Resources for learning
I found this list of tutorials and resources very useful. It’s broken down by topics and all resources are free. It may be a great starting point.
FAQ
- Who are you? Why are you doing this?
- My name is Hamidreza Saghir, and I am an applied scientist at Amazon working on machine learning and NLP. I got my PhD from University of Toronto in Biomedical engineering, and then switched from STEM to machine learning some 5 years ago. I get a lot of questions about my experience in switching and thought that instead of answering just one-off questions, it would be more impactful to mentor some people that want to pave the same path as myself. So MLmentorship is just a platform for doing that and I am currently the only mentor. Hopefully it can grow beyond just myself so that I can invite others to join.

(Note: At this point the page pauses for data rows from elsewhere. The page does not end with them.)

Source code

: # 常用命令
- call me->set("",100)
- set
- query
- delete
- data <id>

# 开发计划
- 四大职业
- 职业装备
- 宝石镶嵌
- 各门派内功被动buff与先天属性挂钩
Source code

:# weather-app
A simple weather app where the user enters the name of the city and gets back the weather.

- Is it worth it to start in DS/ML?
- I personally think the field of DS/ML has a lot of opportunity and it’s only starting. There’s always hype when a new technology becomes hot which tends to calm down after a few years but that doesn’t mean there isn’t actual merit in the technology’s potential. ML has a lot of potential for adding business value to many industries and that only grows with the ever-growing amount of data in various industries. But at the end of the day, it’s your decision whether you want to invest the time and energy for entering a new the field. I made this choice for myself and am happy with my decision.
- Do I need a degree in ML/DS to get a job in this industry?
- You are welcome to invest in getting a degree in ML if you are interested but my personal opinion and the empirical evidence of many people that have made the switch from STEM to ML/DS, suggests that a degree is not required. However, what is required is the skills. I believe that more and more we are living in an skill-oriented world, where not many care about your degree if you can do the job and have some evidence to show that. This is even more true for data science, since many data scientist are actual people with advanced degrees from other STEM fields.
- What programming language should we start with?
- I suggest python. It’s the de facto language in the industry and unless you have a very strong opinion about another programming language, I suggest everyone start with python so that group projects are done easier.
- How many projects do we need to do to get a job?
- It’s hard to put a number on such a thing because everyone learns differently. However, if I were forced to pick a number, I’d say 4 projects. 3 strong individual kaggle-like projects and 1 larger-scale group project that’s more similar to the actual work happening in the industry.
- Where do we get data?
- Kaggle is a good candidate for individual projects, but I suggest going beyond that in the group project and source data by e.g. scarping the web or alternative data sources.
- Should we use jupyter notebooks?
- Jupyter notebooks are a great tool to use for doing data science and ML projects since you can write your explanations, code, and results in the same doc. You’ll also get the benefit of easily converting your work to a blog post by converting a jupyter notebook to markdown.
- How do we prepare for interviews?
- I will introduce resources, and you can form sub-groups for mock-interview preparation when it comes the time to do that.